▸ **SUPPLIED TEXT**
The downturn in U.S. housing markets that began in 2006 was arguably the catalyst for the nation's ongoing recession. However, turmoil in the financial sector has contributed to further deterioration in the U.S. and global economies. Since 2007, a succession of financial market disturbances has heightened risk aversion and credit spreads, and has severely limited the availability of credit across certain sectors of the economy. These developments have placed enormous pressure on some classes of financial companies, particularly those that exist outside of the regulatory umbrella and those that depend on the ability to sell loans or issue debt on the open market.

The severity and duration of the recent distress has resulted in considerable job losses in the financial sector. Initially, job cuts were centered in residential related financial employment, such as mortgage brokers, consistent with the nations housing downturn. However, as financial stress permeated the capital markets, job losses became widespread across the financial industry. By fourth quarter 2008, employment in the U.S. financial sector had declined by 2.4 percent from a year earlier, the sharpest decline since World War II.1

Retrenchment in the Nation's Financial Sector Is Centered in New York

Contraction in the nation's financial sector is magnified in New York State and particularly New York City—the nation's financial center (see text box below for the effects of financial sector contraction on other Northeast economies). Statewide, the contribution of financial jobs to total wages has increased in recent years. At its peak in 2007, wages from financial jobs accounted for 25 percent of statewide wages, considerably more than their contribution at the national level (see Chart 1).

Contraction in the Financial Sector Is Weighing on Other Northeast Economies

Financial employment is a major economic driver in other parts of the Northeast, including some cities in New England and metropolitan areas along the East Coast. Like New York, these markets are vulnerable to contraction in financial employment.

New Jersey, particularly the metropolitan areas around New York City, has a slightly higher concentration of financial employment than the nation. In fourth quarter 2008, New Jersey lost 12,500 financial jobs, about 4.6 percent, from one year ago. This rate of decline was nearly double the national rate and was the largest percentage decline for the state since first quarter 1991.

Boston, Massachusetts, and Hartford, Connecticut, also had high concentrations of financial sector employment at 7.2 percent and 11.7 percent, respectively, at year-end 2008. Employment in Bostons financial sector fell by 4.0 percent in fourth quarter 2008, the largest decline since fourth quarter 1991. Much of the decline was centered in commercial banks and securities firms, although real estate employment also reported job losses. Employment in Hartfords financial sector also continues to contract. During the fourth quarter, the areas financial employment declined 0.8 percent from one year ago.

▸ **EXERCISE REQUIREMENTS**
1 - Answer these about the passage on financial-sector job losses:
(a) In what year did the downturn in U.S. housing markets begin?
(b) At their 2007 peak, what share of New York statewide wages came from financial jobs?
(c) How many financial jobs did New Jersey lose in fourth quarter 2008 compared with one year earlier?
2 - Please reproduce word for word the part of the passage on financial-sector job losses between "The downturn in" and "the open market.", inclusive.

▸ **RECORDS**
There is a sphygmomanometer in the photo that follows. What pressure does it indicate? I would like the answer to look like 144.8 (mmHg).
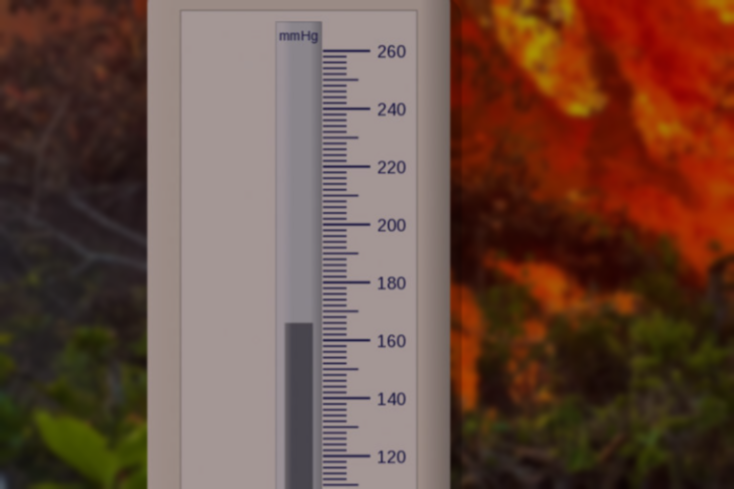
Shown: 166 (mmHg)
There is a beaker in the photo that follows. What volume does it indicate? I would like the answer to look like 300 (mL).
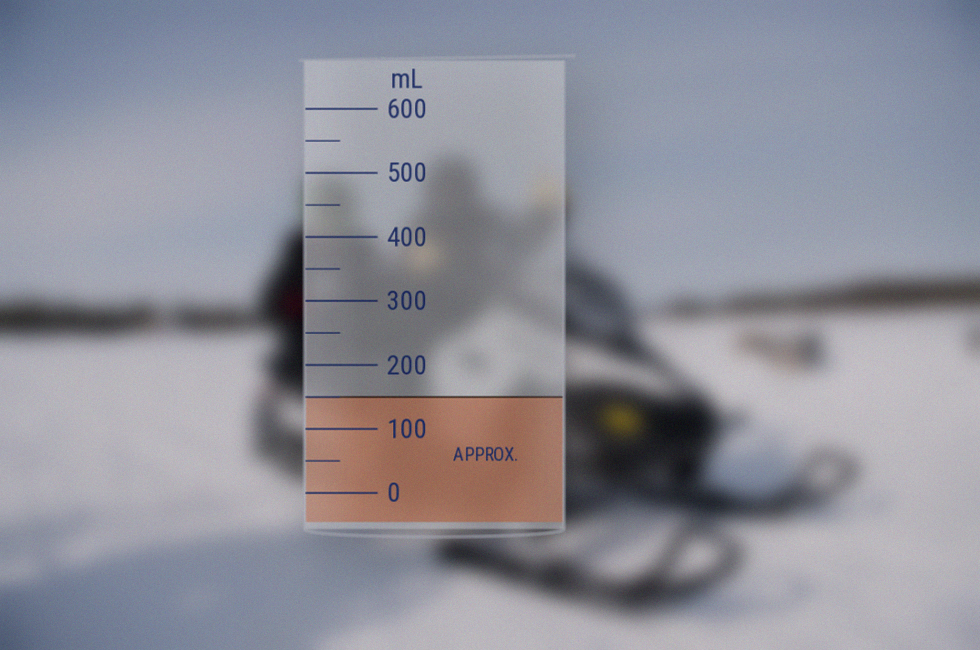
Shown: 150 (mL)
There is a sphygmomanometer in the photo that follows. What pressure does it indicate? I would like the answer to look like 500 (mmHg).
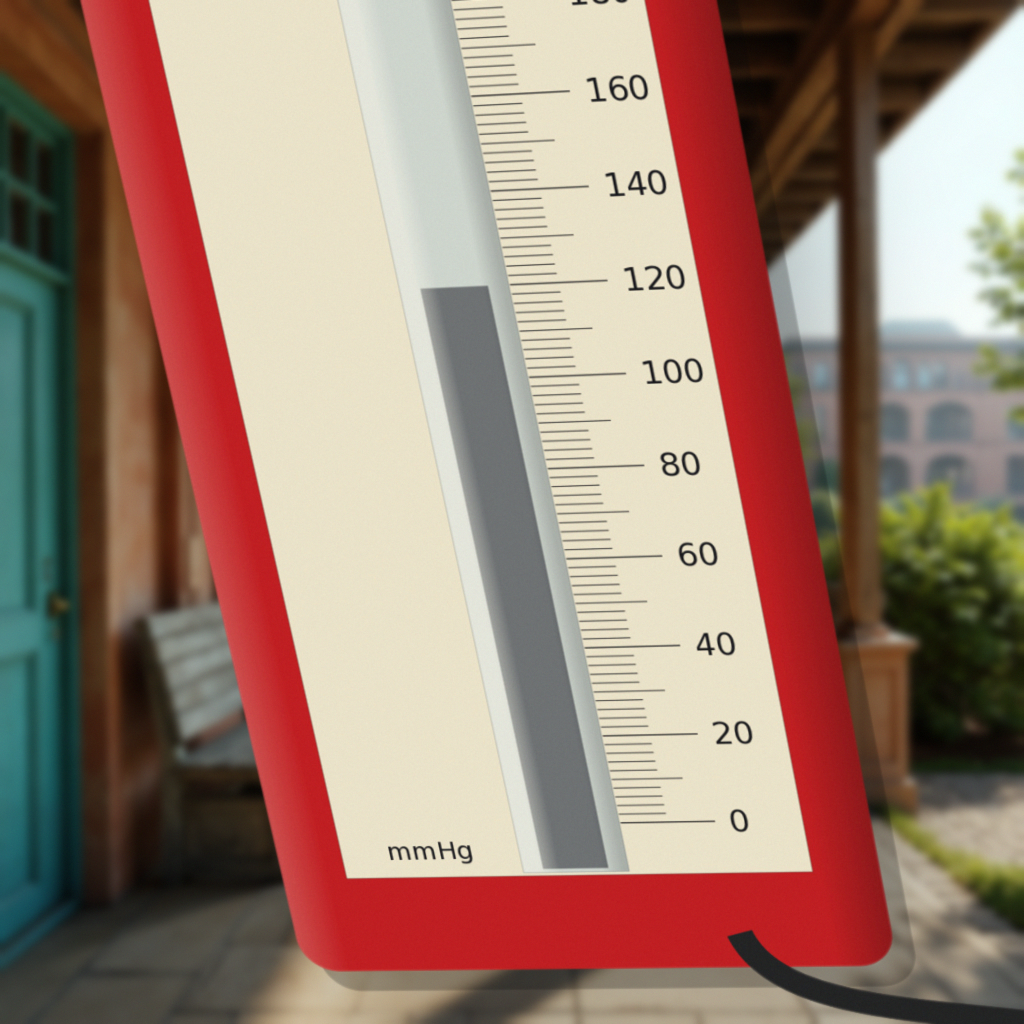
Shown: 120 (mmHg)
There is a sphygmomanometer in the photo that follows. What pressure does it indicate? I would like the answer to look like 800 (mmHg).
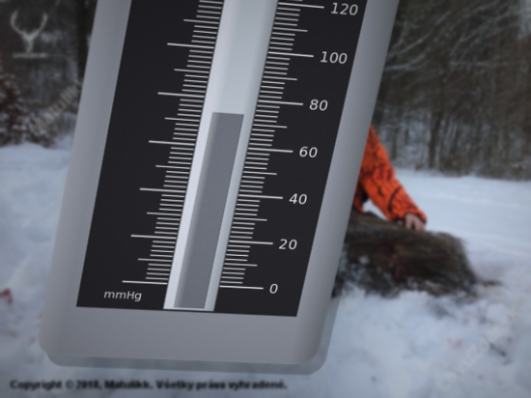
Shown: 74 (mmHg)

▸ **OUTPUTS IN ORDER**
1 -
(a) 2006
(b) 25 percent
(c) 12,500 (about 4.6 percent)

2 -
The downturn in U.S. housing markets that began in 2006 was arguably the catalyst for the nation's ongoing recession. However, turmoil in the financial sector has contributed to further deterioration in the U.S. and global economies. Since 2007, a succession of financial market disturbances has heightened risk aversion and credit spreads, and has severely limited the availability of credit across certain sectors of the economy. These developments have placed enormous pressure on some classes of financial companies, particularly those that exist outside of the regulatory umbrella and those that depend on the ability to sell loans or issue debt on the open market.